Could you output exactly the lines from the one containing "(583, 295) none -> [391,186,414,198] the" through the end of the records below, and nothing more?
++++++++++
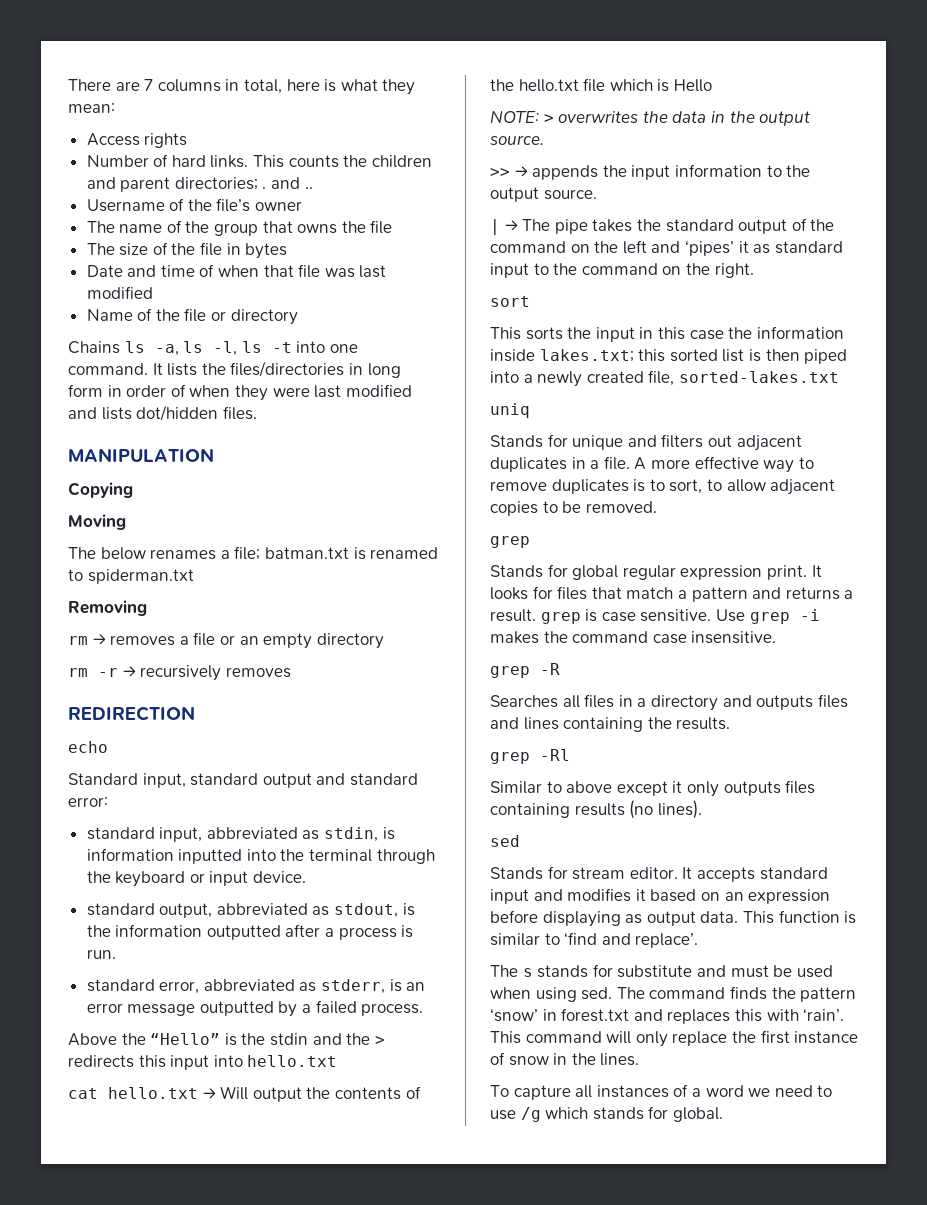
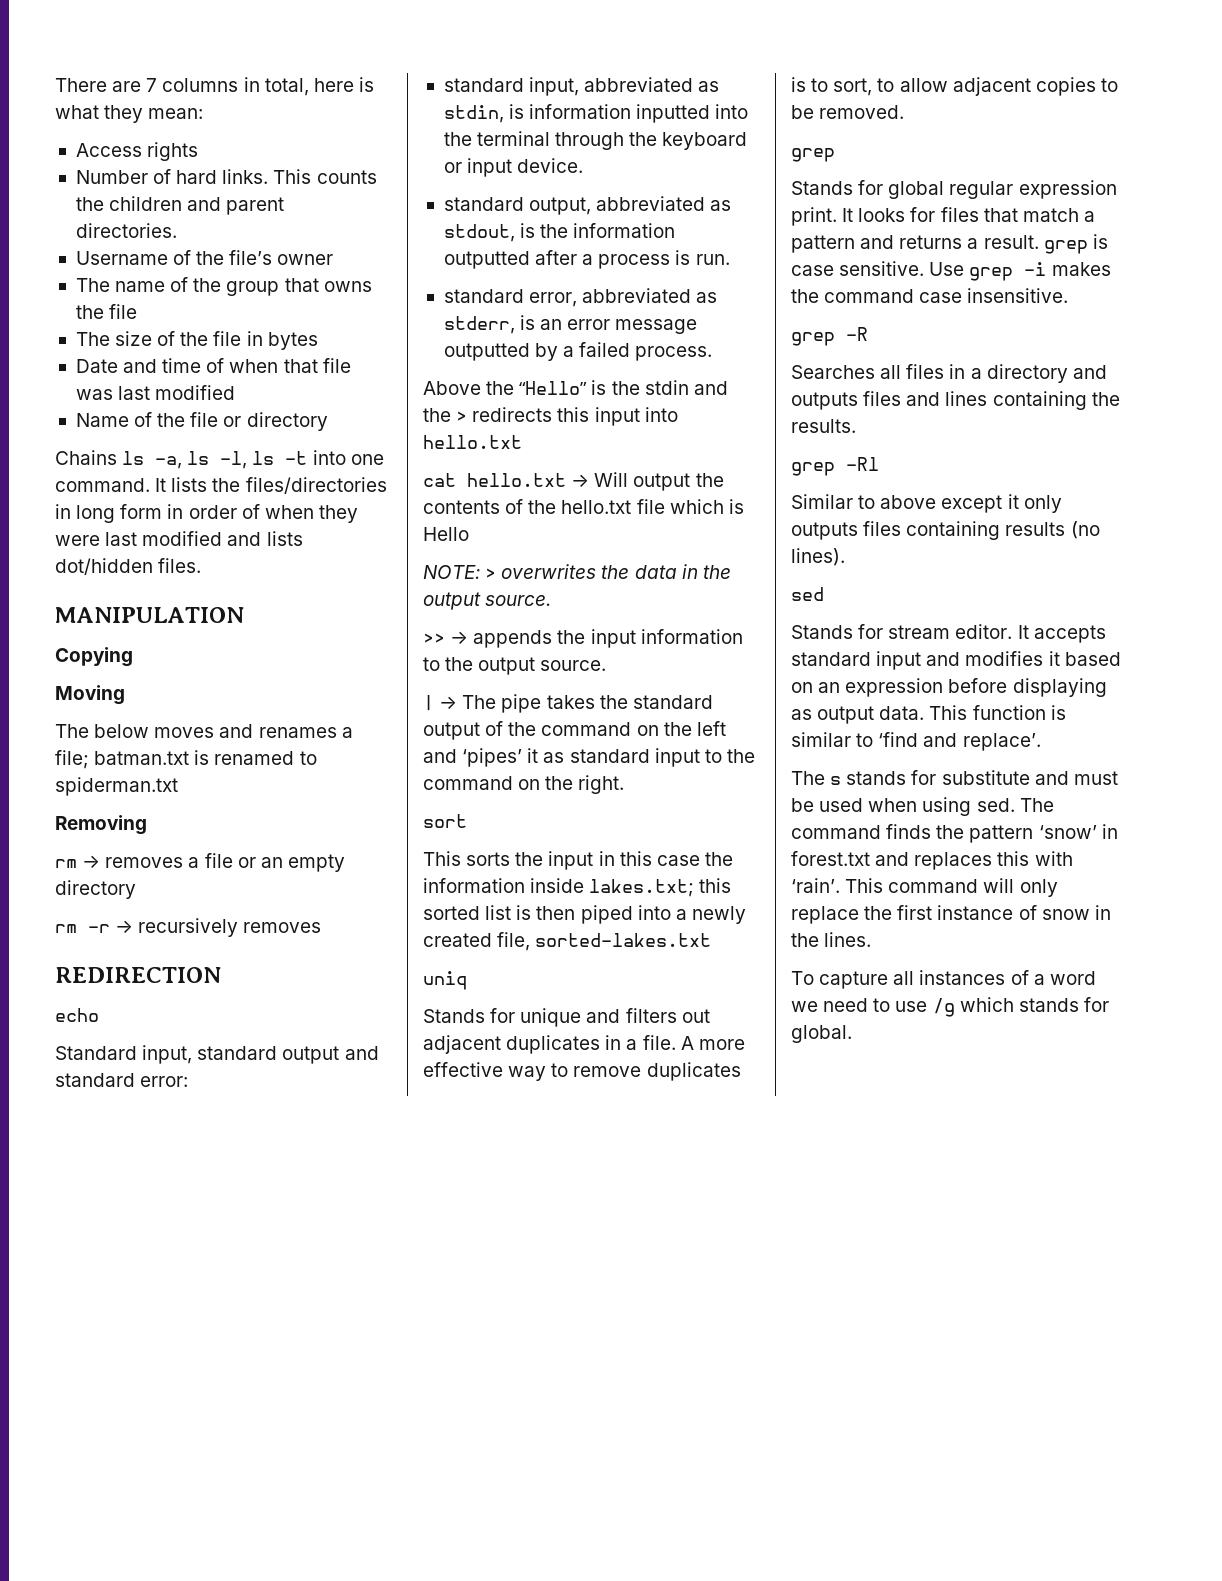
[174,177,313,190] directories; . and .. -> [75,223,177,238] directories.
(146, 553) none -> [154,724,254,738] moves and

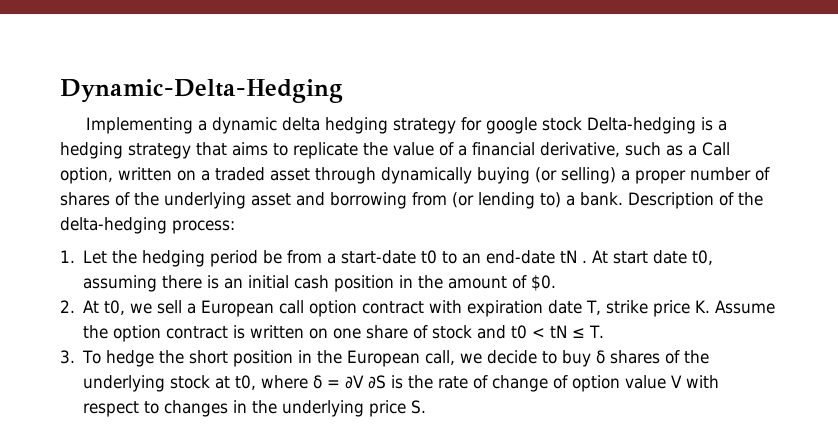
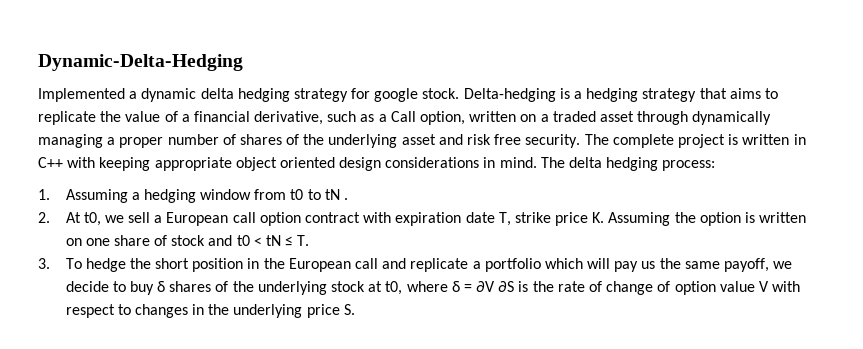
[85,117,193,134] Implementing -> [38,88,125,102] Implemented
[541,117,582,131] stock -> [422,88,460,99] stock.
[477,167,616,184] buying (or selling) -> [38,134,103,148] managing
[330,192,763,209] [60,217,235,234] [60,250,714,267] [83,275,557,292] borrowing from (or lending to) a bank. Description of the delta-hedging process: // 1. Let the hedging period be from a start-date t0 to an end-date tN . At start date t0, assuming there is an initial cash position in the amount of $0. -> [467,134,806,148] [38,157,716,171] [38,189,349,203] risk free security. The complete project is written in C++ with keeping appropriate object oriented design considerations in mind. The delta hedging process: // 1. Assuming a hedging window from t0 to tN .
[715,300,776,314] Assume -> [608,212,671,226] Assuming
[166,326,229,339] contract -> (741, 219) none
[425,350,456,365] call, -> [355,258,770,272] call and replicate a portfolio which will pay us the same payoff,

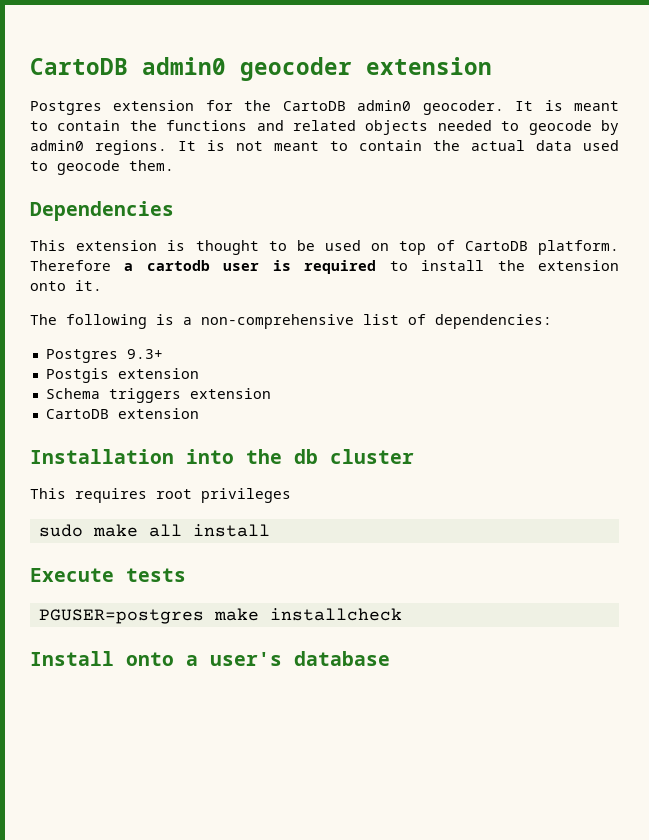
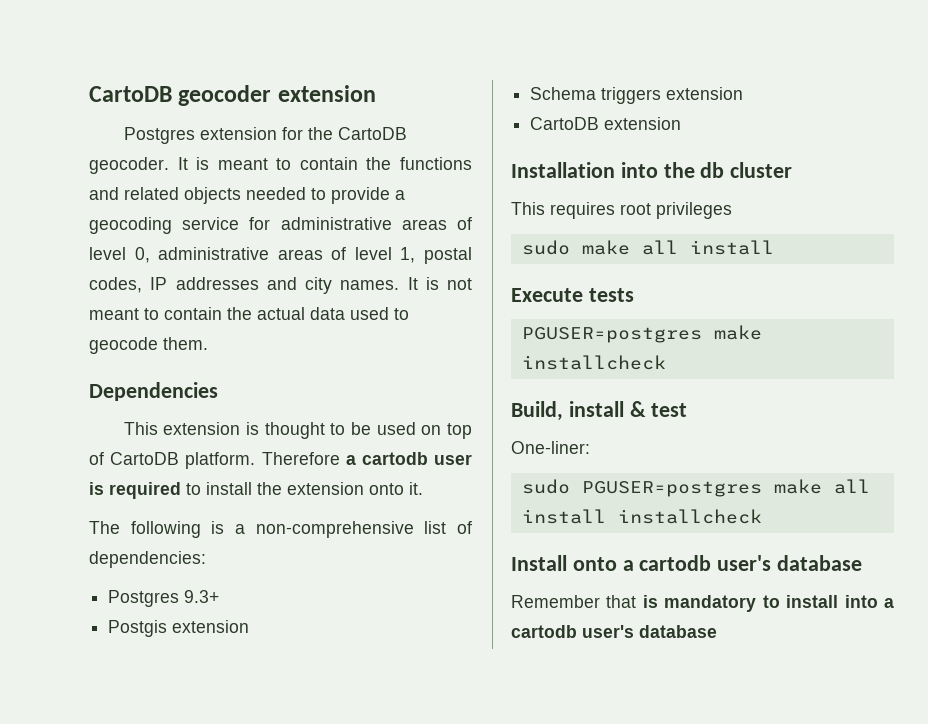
[30,57,226,75] CartoDB admin0 -> [89,86,172,102] CartoDB
[357,100,412,111] admin0 -> (407, 133) none
[528,120,619,135] [30,140,167,155] geocode by admin0 regions. -> [331,187,405,204] [89,217,472,234] [89,247,472,264] [89,277,400,294] provide a geocoding service for administrative areas of level 0, administrative areas of level 1, postal codes, IP addresses and city names.
(402, 614) none -> [511,401,688,421] [511,441,590,454] [521,479,870,497] [521,509,762,524] // Build, install & test // One-liner: // sudo PGUSER=postgres make all install installcheck
[210,651,390,666] user's database -> [639,555,863,571] [511,595,894,612] [511,625,717,638] cartodb user's database // Remember that is mandatory to install into a cartodb user's database

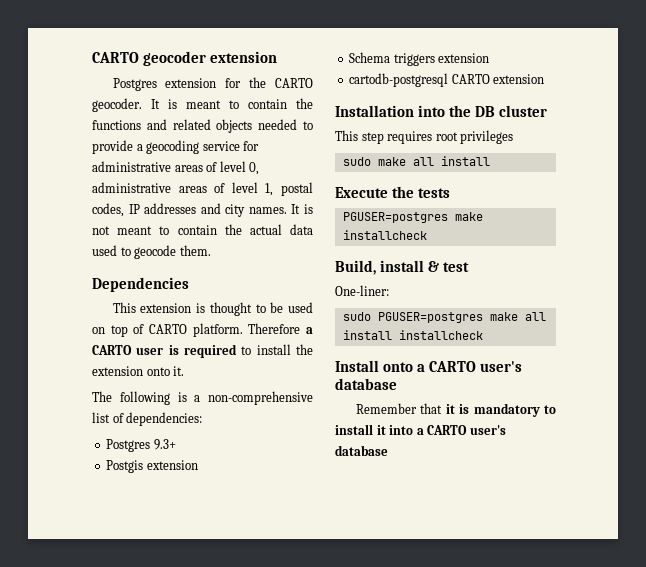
[89,86,172,102] CartoDB -> [92,52,139,63] CARTO
[337,127,407,140] CartoDB -> [275,78,313,88] CARTO
[110,452,180,465] CartoDB -> [149,324,187,334] CARTO
[361,452,428,465] cartodb -> [92,345,132,355] CARTO
[530,117,600,130] CartoDB -> [349,73,490,87] cartodb-postgresql CARTO
[700,162,725,178] db -> [474,106,495,117] DB
(545, 208) none -> [361,132,384,144] step
(583, 295) none -> [391,186,414,198] the
[639,555,712,571] cartodb -> [428,361,476,372] CARTO
(637, 601) none -> [445,404,455,414] it
(839, 601) none -> [376,425,386,435] it
[511,625,577,638] cartodb -> [427,425,468,435] CARTO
++++++++++
## Solution to this problem
(583, 295) none -> [391,186,414,198] the
[639,555,712,571] cartodb -> [428,361,476,372] CARTO
(637, 601) none -> [445,404,455,414] it
(839, 601) none -> [376,425,386,435] it
[511,625,577,638] cartodb -> [427,425,468,435] CARTO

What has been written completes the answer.